Thursday, August 11, 2011

What Measures, What Matters?

It does not matter who you are, where you are, what you do, or what you are trying to do, the fact is, there will always be someone better off and someone worse off.
The truth is, we may have standards for other people but we give ourselves even bigger ones. When we don't meet our own criteria, we feel deflated or beat ourselves up inside; and when other people fall short we are often too quick to cut them off. First impressions are involuntary, but making the effort to learn more about the situation or a person, more often than not, we find it worth the while. People are more tender than they project. In the same vein, we should speak more kindly to ourselves and be more patient with what we are trying to achieve..
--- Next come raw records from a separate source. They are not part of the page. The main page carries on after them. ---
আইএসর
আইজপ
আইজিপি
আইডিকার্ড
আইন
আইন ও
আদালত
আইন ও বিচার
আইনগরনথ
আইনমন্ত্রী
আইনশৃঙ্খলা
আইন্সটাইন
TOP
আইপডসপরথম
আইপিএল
So yes, I have high expectations for myself. I also expect a lot from people. Thankfully, the older I get the more I have begun to question this, where has it come from, and why do I even use this gage in the first place?!
Goal setting is paramount to living a fulfilled life or you are just 'trucking along' and not deliberately seeking to enrich it or feel joy from the results of accomplishment or personal growth. That is sad. By the other extreme, trying to measure up to all the stimuli or perceived success of others, is ridiculous and arbitrary.
In our sensory-overloaded society we are bombarded with the lives, images, successes and failures of every other human in our conscious sphere, whether a far off celebrity or a family/friend on a facebook page. It is an involuntary reaction to compare. Reality TV has become so popular because it shows all the similarities of screwed up, normality or just the extreme examples of abnormal behavior, which in-turn makes us feel more normal and sane.
Comparisons can be appropriate for gaging our own capabilities. Endurance sports are a great example; it may be possible for the human body, but I won't be setting my fitness goals there. I know what I want in this part of my life. Competition can be healthy if we use it to to elevate our own skills and set higher goals. Out of all world religions, the Torah teaches Jewish people that envy can be used beneficially if it inspires one to be better.(of course, during the time it was written, I am sure being a religious scholar was the highest goal.) By seeing the success of an athlete or benefits of eating a healthier diet, we may increase our speed in running or start making leaner food choices. Our neighbor may have a beautiful yard, so we start a flower bed in our own. Good can perpetuate good. But other forms of competition stem from jealousy or potential threats (dating), or simple immaturity. The peer pressure in youth trying to fit in (wearing a style even though it is uncomfortable) or the adult 'keeping up with the Jones's' are the worst types of these examples. We see in our broke society people living beyond their means in constant stress and heartache trying to measure up.
The antidote for feelings of inadequacy is being true to thyself, knowing what you want and who you are. This is tough. Instead of the exhaustion that comes with trying to do more, have more, be more...the 'more' is already existing when we focus on 'where have I come from and where do I want to go?'. Yes, be selfish.  Setting reasonable personal goals (call friends more often) and business goals (take a class, be on time, meet quotas) will bring one back to the self. Jealousy and envy come from feeling inadequate; the catch, comparison only increases the perceived inadequacy. Start doing what you need to do to get the results that you want in your life. When you are busy, you are not thinking; you are living and acting in the moment.
So remember, the grass is never greener. It is just different. Every one has issues under the surface being dealt with. Every person has pain and heartache and suffers loss. When we believe we aren't measuring up, we are really not pushing ourselves to be the best that we can be. It is not selfish to focus on your business, your family and friends, your own success, your health, happiness and general well-being...this is elevating. Keep questioning where all of these measurements derive from, and remember the difference between envy and admiration. Let the best part of yourself be inspired by outside influences. 
The outcome will be joy and greater satisfaction.
Then again, I don't have the older age wisdom of 'not giving a shit', too. I'm hoping this phase catches up with me as well. ;)
Trying to measure up is emotionally exhausting and it keeps you from feeling authentic about what you end up turning out anyways. And often when we get to know someone, we realize how similar they are to ourselves and the unnecessary comparisons fall away. Perception never 'knows'.
The only imperative measurement in today's society is being able to differentiate between good and evil, definitely not better or worse.